El hombre es para Jung un ser doblemente colectivo: social y arquetípicamente. Cada uno de ellos presenta un aspecto creador y otro destructor; la consciencia colectiva ofrece valores culturales que permiten el trabajo creativo, la diferenciación y adaptación del individuo, pero puede operar colaborando en su masificación. Lo inconsciente proporciona impulsos y símbolos que orientan el crecimiento de la personalidad pero puede desorbitarla y hasta disolverla en las oscuridades de lo inconsciente si el individuo no se hace responsable de su interioridad.

De hecho, la teoría junguiana se opone tanto al colectivismo como al individualismo; ambas son formas de disolución de la identidad. Solo una personalidad sólidamente desarrollada es socialmente fecunda; por el contrario: “… cuanto más pequeña sea la personalidad, tanto más indefinida e inconsciente se torna, hasta confundirse con la sociedad, perdiendo su propio carácter, que se disuelve dentro de la totalidad del grupo. La voz interior es reemplazada entonces por la voz de la sociedad y de sus conveniencias y el destino es sustituido por las necesidades colectivas”.

Todo ello es consecuencia de la moderna hipertrofia que se aboca al desarrollo externo de la personalidad en desmedro del misterio del mundo y del alma. Los “dioses” han desaparecido y se han tornado en fobias y obsesiones, en potencias desorientadoras de lo inconsciente. Por ello, la labor terapéutica –excediendo un abordaje limitadamente psicopatológico– debiera recuperar el sentido del antiguo “cuidado del alma”. En efecto, para Jung su principal interés no residía en el tratamiento de la neurosis sino en el acercamiento a lo sagrado. El ingreso a lo sagrado es la verdadera terapia, pues en la medida en que se llega a la experiencia de lo sagrado, uno se libra del temor a la “enfermedad”.

Quisiera recordar que la acepción más arcaica del término “religión” parece aludir a la idea de una observancia cuidadosa de la profundidad del alma. Así, la vuelta a la “religiosidad” no implica una adhesión ciega a determinadas creencias, sino fundamentalmente el cultivo silencioso y comprometido de un misterio que yace en la vida interior y exterior. Las tradiciones espirituales están vivas cuando su labor solidaria, sus prácticas, sus ritos y meditaciones, sus lecturas y silencios observantes ayudan a vivir y a sanar en la profundidad de la vida individual, la vida de la comunidad y la vida del mundo.

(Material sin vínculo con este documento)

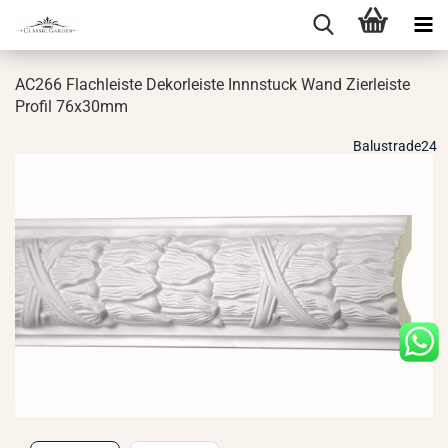
AC266 Flach­leis­te De­kor­leis­te Innn­stuck Wand Zier­leis­te
Pro­fil 76x30mm
Balustrade24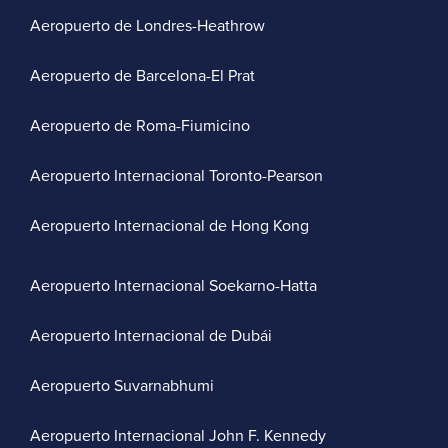
Aeropuerto de Londres-Heathrow
Aeropuerto de Barcelona-El Prat
Aeropuerto de Roma-Fiumicino
Aeropuerto Internacional Toronto-Pearson
Aeropuerto Internacional de Hong Kong
Aeropuerto Internacional Soekarno-Hatta
Aeropuerto Internacional de Dubái
Aeropuerto Suvarnabhumi
Aeropuerto Internacional John F. Kennedy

Jung murió en 1961 preocupado por la desorientación del hombre contemporáneo que aún no ha comprendido la necesidad de esta “religiosidad” de este “cuidado del alma”. En una carta tardía el psicólogo suizo señala que solo se evitará que todos los pueblos se aniquilen entre sí si surge “… un movimiento religioso que abarque todo el mundo, lo único que puede contener el diabólico impulso destructivo”.